The inventors have tested an experimental apparatus, which was substantially identical to the apparatus disclosed here, on a sacrificed pig. A photograph of the anchor used in the test is shown in <FIG>, in turn, show photographs of different stages of the test.

A hernia defect was emulated by forming an approximately <NUM>-long tear <NUM>' in the animal's abdominal wall. In <FIG>, the shaft <NUM>' of the experimental apparatus is shown being pushed against the fascia in a first location. The free portion of the thread which exits the shaft is shown taught, as it was pulled aside by the tester. <FIG> shows the apparatus being pulled back after successful deployment of a first anchor. The free portion of the thread is now shown at the left side of the photo, and the portion that enter the shaft on the right side of the photo. The ring of the first anchor is shown at <NUM>'.

In <FIG>, the apparatus has been repositioned at the next location, now to the right of the tear. A second anchor was deployed at that location. Next (no photograph provided), a third anchor was deployed at the left side of the tear, at a certain distance from the first anchor.

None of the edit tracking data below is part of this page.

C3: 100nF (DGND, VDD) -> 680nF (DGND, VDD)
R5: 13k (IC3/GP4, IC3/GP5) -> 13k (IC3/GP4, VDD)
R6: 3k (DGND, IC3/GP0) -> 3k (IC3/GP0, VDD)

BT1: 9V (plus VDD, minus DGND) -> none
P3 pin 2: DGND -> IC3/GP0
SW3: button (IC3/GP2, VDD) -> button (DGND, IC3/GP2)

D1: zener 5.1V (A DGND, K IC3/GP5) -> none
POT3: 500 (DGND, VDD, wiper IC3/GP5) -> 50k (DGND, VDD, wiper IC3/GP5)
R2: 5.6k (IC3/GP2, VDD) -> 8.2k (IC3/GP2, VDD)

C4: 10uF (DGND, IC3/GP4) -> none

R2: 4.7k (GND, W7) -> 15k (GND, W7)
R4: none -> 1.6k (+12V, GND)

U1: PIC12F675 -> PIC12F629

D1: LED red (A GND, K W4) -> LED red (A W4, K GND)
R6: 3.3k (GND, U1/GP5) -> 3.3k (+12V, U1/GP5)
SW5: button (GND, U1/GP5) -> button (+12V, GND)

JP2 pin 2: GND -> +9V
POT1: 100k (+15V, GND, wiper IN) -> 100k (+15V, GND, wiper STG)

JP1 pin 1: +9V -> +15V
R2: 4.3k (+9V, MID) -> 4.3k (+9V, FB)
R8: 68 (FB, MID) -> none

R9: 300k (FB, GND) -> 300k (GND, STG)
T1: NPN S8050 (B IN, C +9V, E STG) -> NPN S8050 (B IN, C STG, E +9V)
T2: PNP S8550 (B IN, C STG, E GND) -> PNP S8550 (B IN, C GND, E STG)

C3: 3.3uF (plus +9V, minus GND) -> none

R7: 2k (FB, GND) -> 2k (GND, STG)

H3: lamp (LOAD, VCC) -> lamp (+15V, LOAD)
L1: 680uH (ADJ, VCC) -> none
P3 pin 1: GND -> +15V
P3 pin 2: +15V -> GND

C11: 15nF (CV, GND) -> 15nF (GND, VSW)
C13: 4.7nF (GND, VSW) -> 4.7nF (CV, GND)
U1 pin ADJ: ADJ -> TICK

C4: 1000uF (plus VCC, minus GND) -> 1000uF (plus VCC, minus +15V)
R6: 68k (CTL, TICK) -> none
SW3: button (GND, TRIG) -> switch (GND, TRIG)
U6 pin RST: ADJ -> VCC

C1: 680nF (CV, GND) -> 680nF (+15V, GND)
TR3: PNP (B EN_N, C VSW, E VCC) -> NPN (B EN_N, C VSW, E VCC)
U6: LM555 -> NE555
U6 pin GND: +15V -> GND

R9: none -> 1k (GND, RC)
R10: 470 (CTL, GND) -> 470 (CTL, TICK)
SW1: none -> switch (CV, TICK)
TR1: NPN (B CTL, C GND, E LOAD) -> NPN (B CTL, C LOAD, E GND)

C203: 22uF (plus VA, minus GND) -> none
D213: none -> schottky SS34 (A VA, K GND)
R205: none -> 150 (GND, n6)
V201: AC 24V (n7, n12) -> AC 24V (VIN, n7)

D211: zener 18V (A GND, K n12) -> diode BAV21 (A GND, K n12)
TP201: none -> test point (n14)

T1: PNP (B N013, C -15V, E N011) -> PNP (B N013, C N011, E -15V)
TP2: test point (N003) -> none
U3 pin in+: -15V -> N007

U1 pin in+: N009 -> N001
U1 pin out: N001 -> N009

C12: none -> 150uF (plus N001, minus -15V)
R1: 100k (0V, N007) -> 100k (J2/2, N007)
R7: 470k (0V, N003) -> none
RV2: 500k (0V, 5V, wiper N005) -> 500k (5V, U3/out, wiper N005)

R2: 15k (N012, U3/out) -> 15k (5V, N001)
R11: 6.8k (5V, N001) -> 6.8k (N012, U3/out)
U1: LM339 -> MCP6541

<FIG>, which is a photograph taken at a larger magnification, shows the thread <NUM>' extending between the three respective rings <NUM>' of the deployed anchors.

<FIG> shows the tear closed, after the thread was pulled and tensioned, and the two edges of the tear were brought together by the anchors implanted laterally to the tear. The two edges of the thread were knotted in a central location between the rings.

Claim 1:
An apparatus (<NUM>) for suturing tissue, comprising:
(a) an elongated shaft (<NUM>);
(b) a hollow needle (<NUM>) disposed inside said elongated shaft, said needle having: an elongated slit (<NUM>) which opens to a distal end (<NUM>) of said needle, and an aperture (<NUM>) disposed at a distal area of said needle;
(c) a handle (<NUM>) disposed at a proximal end of said elongated shaft;
(d) multiple anchors (<NUM>) disposed in a single file inside said needle, along the length of said needle,
wherein each of said multiple anchors comprises:
an elongated tubular body,
a loop (<NUM>) connected to said tubular body and exiting said needle through said elongated slit to a space between said needle and an inner wall of said elongated shaft,
a fin (<NUM>) emerging outwardly from said elongated tubular body, wherein a free end (122a) of said fin points toward the proximal end of said elongated shaft, and wherein the fin of the most distal anchor in the single file protrudes from said needle through said aperture;
(e) a thread (<NUM>) disposed along the length of said elongated shaft, in the space between said needle and said inner wall of said elongated shaft, and threaded sequentially through said loops of said anchors; and
(f) a pushrod (<NUM>) disposed in the space between said needle and said inner wall of said elongated shaft, wherein said pushrod is triggerable by said handle to push the fin of the most distal anchor in the single file, thereby to eject the most distal anchor in the single file from a distal opening of said needle.